Transcribed page contents
◆ ◆ ◆

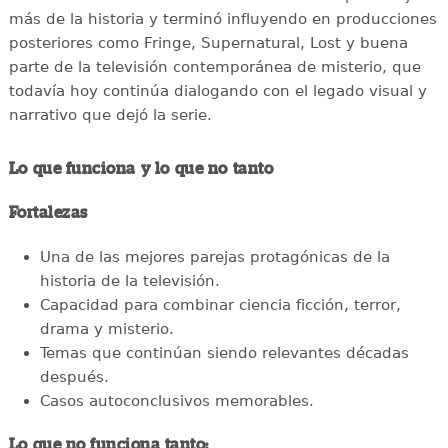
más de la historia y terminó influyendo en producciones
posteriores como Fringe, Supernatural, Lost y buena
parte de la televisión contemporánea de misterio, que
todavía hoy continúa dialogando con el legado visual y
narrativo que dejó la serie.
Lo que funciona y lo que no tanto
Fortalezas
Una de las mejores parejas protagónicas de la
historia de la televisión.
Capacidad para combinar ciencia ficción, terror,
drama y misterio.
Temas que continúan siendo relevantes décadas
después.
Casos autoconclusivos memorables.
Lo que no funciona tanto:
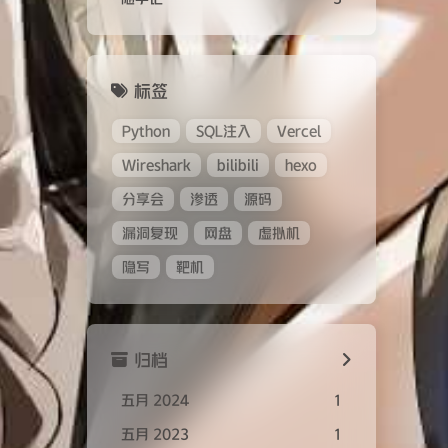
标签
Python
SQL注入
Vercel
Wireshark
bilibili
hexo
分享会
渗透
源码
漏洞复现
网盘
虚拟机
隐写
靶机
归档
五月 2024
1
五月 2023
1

◆ ◆ ◆

What this task involves
Can you copy all of the transcribed text in the data above word for word, omitting the pictures from your answer?

Result
más de la historia y terminó influyendo en producciones
posteriores como Fringe, Supernatural, Lost y buena
parte de la televisión contemporánea de misterio, que
todavía hoy continúa dialogando con el legado visual y
narrativo que dejó la serie.
Lo que funciona y lo que no tanto
Fortalezas
Una de las mejores parejas protagónicas de la
historia de la televisión.
Capacidad para combinar ciencia ficción, terror,
drama y misterio.
Temas que continúan siendo relevantes décadas
después.
Casos autoconclusivos memorables.
Lo que no funciona tanto:
标签
Python
SQL注入
Vercel
Wireshark
bilibili
hexo
分享会
渗透
源码
漏洞复现
网盘
虚拟机
隐写
靶机
归档
五月 2024
1
五月 2023
1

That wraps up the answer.